The main reasons for the failure of titanium implants are insignificant infection with cataracts and ossoeintegration. In this paper, the production of titanium dioxide nanotubes on a titanium substrate by electrochemical anodization method is a suitable substrate for nanocomposite coatings. Polyethylene glycol (PEG) polymer coating on the surface of titanium dioxide nanotubes increases biocompatibility and controls long-term drug release kinetics. Polyvinyl alcohol (PVA) polymer coating is a biodegradable polymer that controls drug release. Polymer coatings on the surface of titanium dioxide nanotubes also increase the corrosion resistance of titanium dioxide nanotubes. Using gentamicin (gen) as an antibiotic increased the antimicrobial susceptibility of the implant. Electrochemical results show that the simultaneous coating of two polymers of polyethylene glycol and polyvinyl alcohol increased the corrosion resistance of the implant, and its corrosion current (1.6843 × 10-6 A/cm2) decreased. Microbial results showed that the sample of titanium dioxide nanotube coated with gentamicin had the highest antimicrobial properties and the lowest optical density (0.5).
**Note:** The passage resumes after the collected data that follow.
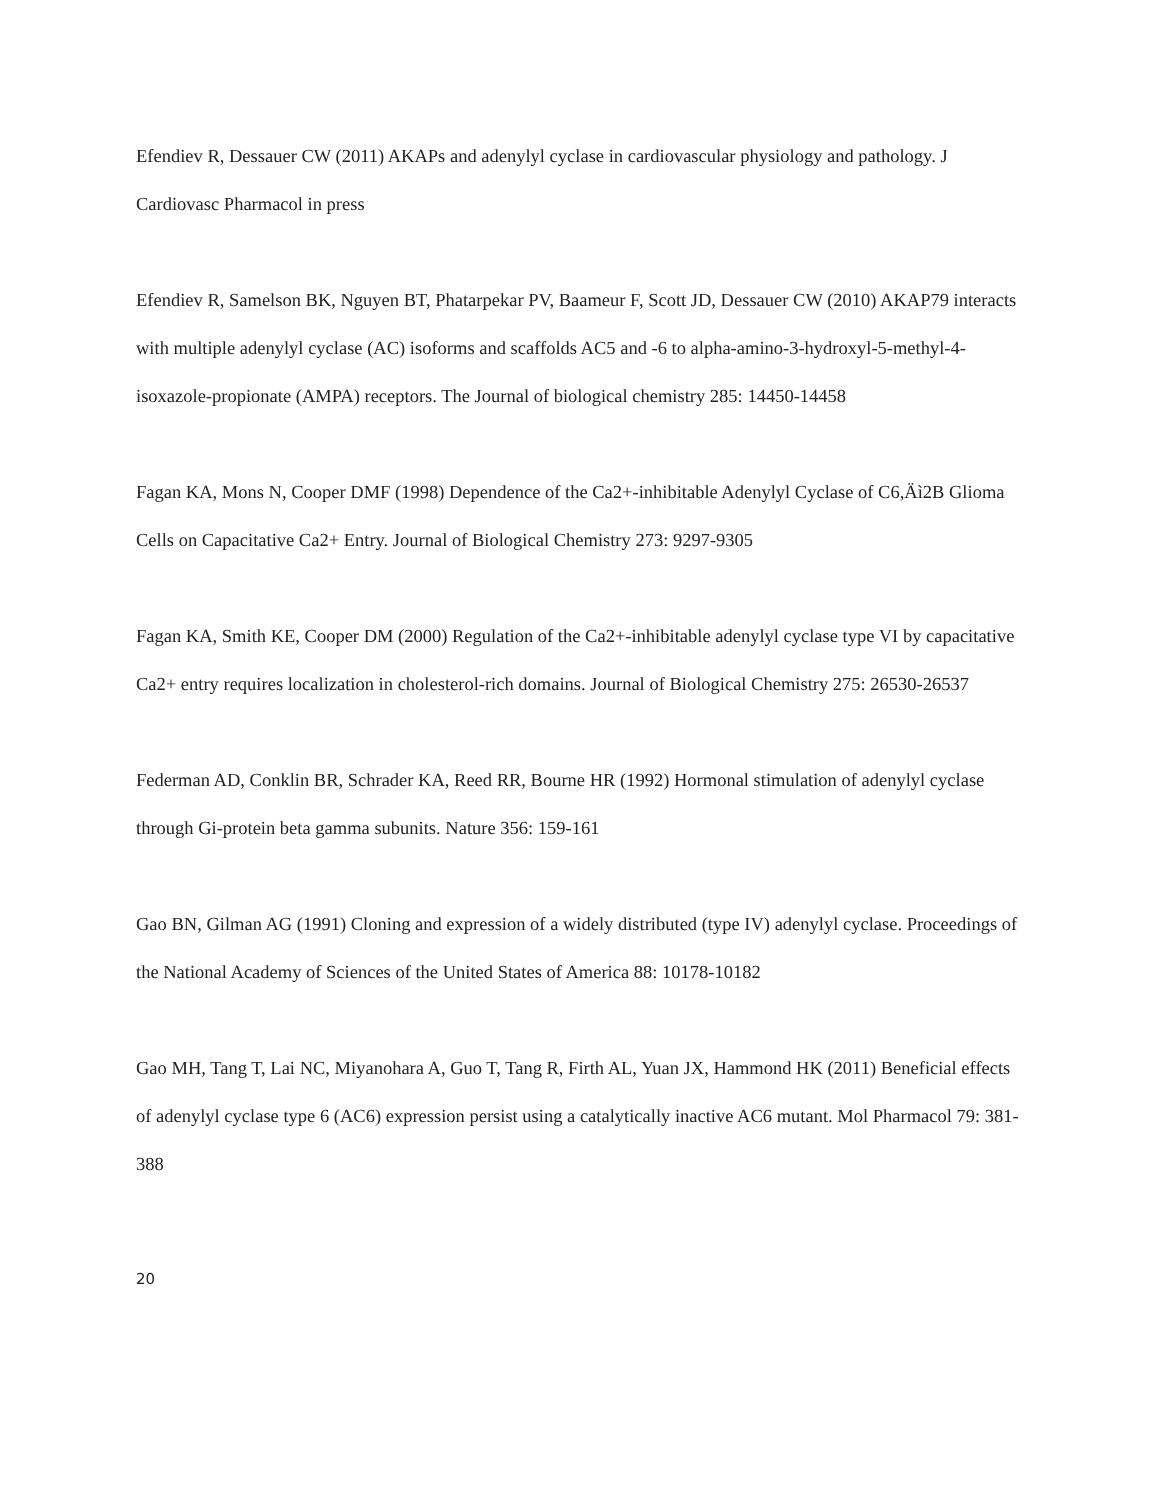Efendiev R, Dessauer CW (2011) AKAPs and adenylyl cyclase in cardiovascular physiology and pathology. J Cardiovasc Pharmacol in press
Efendiev R, Samelson BK, Nguyen BT, Phatarpekar PV, Baameur F, Scott JD, Dessauer CW (2010) AKAP79 interacts with multiple adenylyl cyclase (AC) isoforms and scaffolds AC5 and -6 to alpha-amino-3-hydroxyl-5-methyl-4-isoxazole-propionate (AMPA) receptors. The Journal of biological chemistry 285: 14450-14458
Fagan KA, Mons N, Cooper DMF (1998) Dependence of the Ca2+-inhibitable Adenylyl Cyclase of C6,Äì2B Glioma Cells on Capacitative Ca2+ Entry. Journal of Biological Chemistry 273: 9297-9305
Fagan KA, Smith KE, Cooper DM (2000) Regulation of the Ca2+-inhibitable adenylyl cyclase type VI by capacitative Ca2+ entry requires localization in cholesterol-rich domains. Journal of Biological Chemistry 275: 26530-26537
Federman AD, Conklin BR, Schrader KA, Reed RR, Bourne HR (1992) Hormonal stimulation of adenylyl cyclase through Gi-protein beta gamma subunits. Nature 356: 159-161
Gao BN, Gilman AG (1991) Cloning and expression of a widely distributed (type IV) adenylyl cyclase. Proceedings of the National Academy of Sciences of the United States of America 88: 10178-10182
Gao MH, Tang T, Lai NC, Miyanohara A, Guo T, Tang R, Firth AL, Yuan JX, Hammond HK (2011) Beneficial effects of adenylyl cyclase type 6 (AC6) expression persist using a catalytically inactive AC6 mutant. Mol Pharmacol 79: 381-388
20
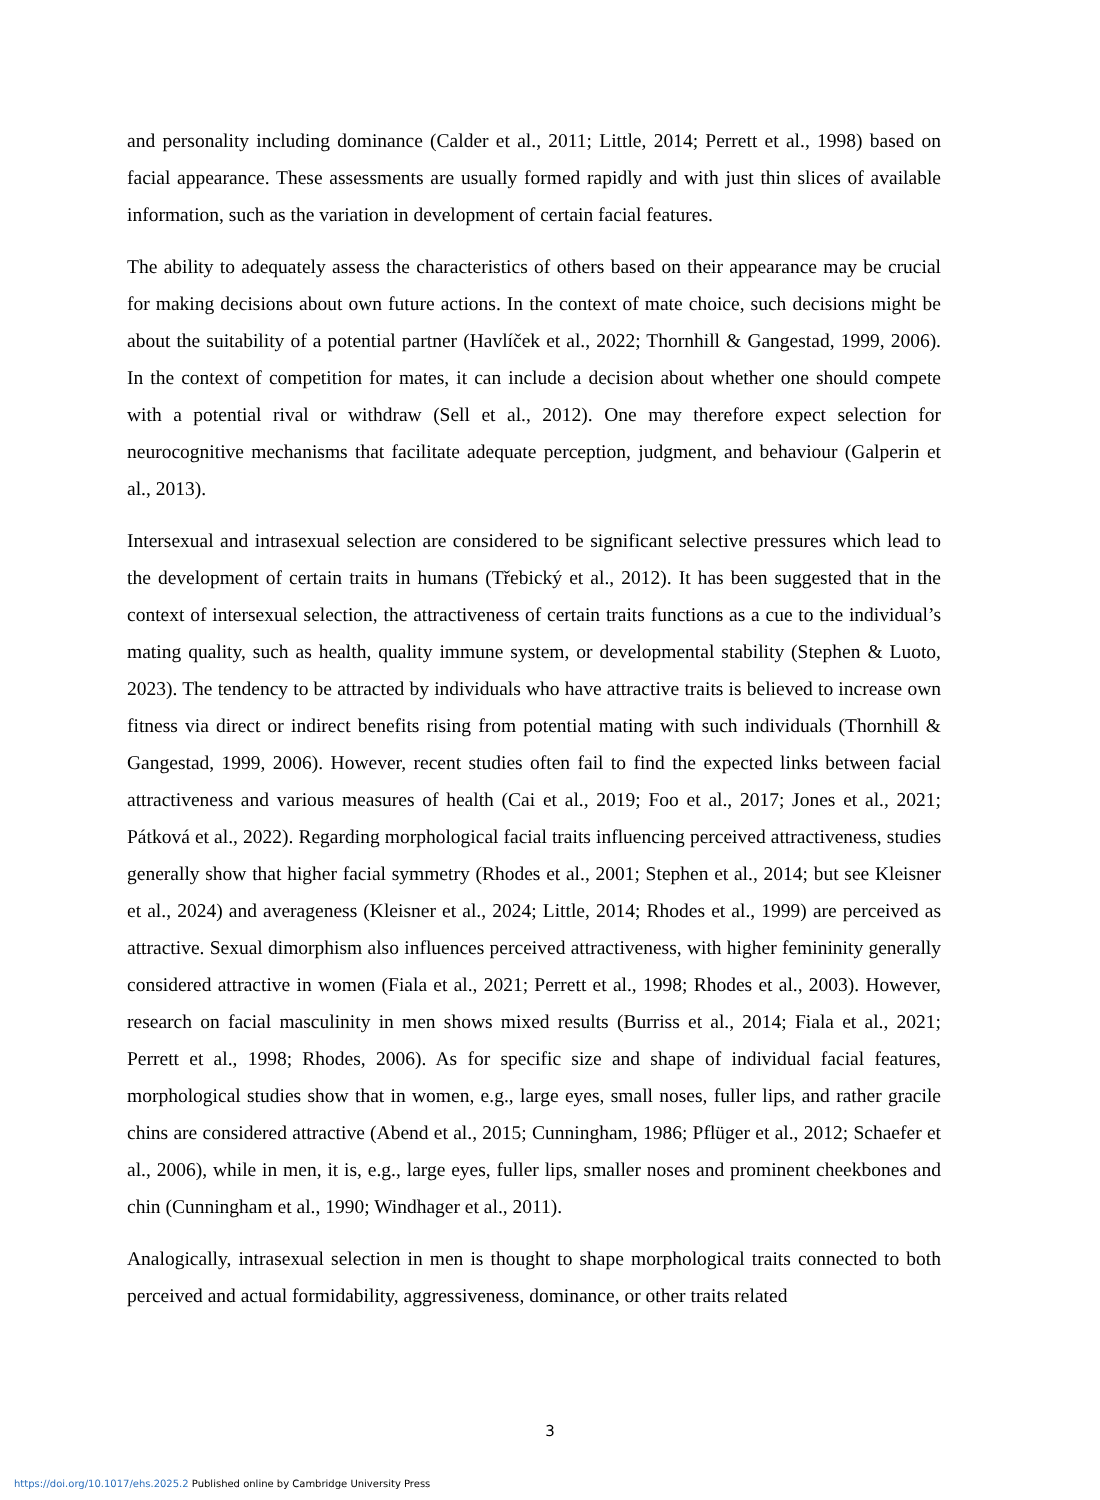and personality including dominance (Calder et al., 2011; Little, 2014; Perrett et al., 1998) based on facial appearance. These assessments are usually formed rapidly and with just thin slices of available information, such as the variation in development of certain facial features.
The ability to adequately assess the characteristics of others based on their appearance may be crucial for making decisions about own future actions. In the context of mate choice, such decisions might be about the suitability of a potential partner (Havlíček et al., 2022; Thornhill & Gangestad, 1999, 2006). In the context of competition for mates, it can include a decision about whether one should compete with a potential rival or withdraw (Sell et al., 2012). One may therefore expect selection for neurocognitive mechanisms that facilitate adequate perception, judgment, and behaviour (Galperin et al., 2013).
Intersexual and intrasexual selection are considered to be significant selective pressures which lead to the development of certain traits in humans (Třebický et al., 2012). It has been suggested that in the context of intersexual selection, the attractiveness of certain traits functions as a cue to the individual’s mating quality, such as health, quality immune system, or developmental stability (Stephen & Luoto, 2023). The tendency to be attracted by individuals who have attractive traits is believed to increase own fitness via direct or indirect benefits rising from potential mating with such individuals (Thornhill & Gangestad, 1999, 2006). However, recent studies often fail to find the expected links between facial attractiveness and various measures of health (Cai et al., 2019; Foo et al., 2017; Jones et al., 2021; Pátková et al., 2022). Regarding morphological facial traits influencing perceived attractiveness, studies generally show that higher facial symmetry (Rhodes et al., 2001; Stephen et al., 2014; but see Kleisner et al., 2024) and averageness (Kleisner et al., 2024; Little, 2014; Rhodes et al., 1999) are perceived as attractive. Sexual dimorphism also influences perceived attractiveness, with higher femininity generally considered attractive in women (Fiala et al., 2021; Perrett et al., 1998; Rhodes et al., 2003). However, research on facial masculinity in men shows mixed results (Burriss et al., 2014; Fiala et al., 2021; Perrett et al., 1998; Rhodes, 2006). As for specific size and shape of individual facial features, morphological studies show that in women, e.g., large eyes, small noses, fuller lips, and rather gracile chins are considered attractive (Abend et al., 2015; Cunningham, 1986; Pflüger et al., 2012; Schaefer et al., 2006), while in men, it is, e.g., large eyes, fuller lips, smaller noses and prominent cheekbones and chin (Cunningham et al., 1990; Windhager et al., 2011).
Analogically, intrasexual selection in men is thought to shape morphological traits connected to both perceived and actual formidability, aggressiveness, dominance, or other traits related
3
https://doi.org/10.1017/ehs.2025.2 Published online by Cambridge University Press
Because when titanium dioxide nanotubes are co-layered with polymer in addition to gentamicin, it causes the drug to show less antimicrobial properties. The cytotoxicity results show that the sample of titanium dioxide nanotubes coated with polyethylene glycol and the drug has the highest cell viability percentage (99.5%) because gentamicin has high antimicrobial properties for the cell and polyethylene glycol polymer has low antimicrobial properties for cells.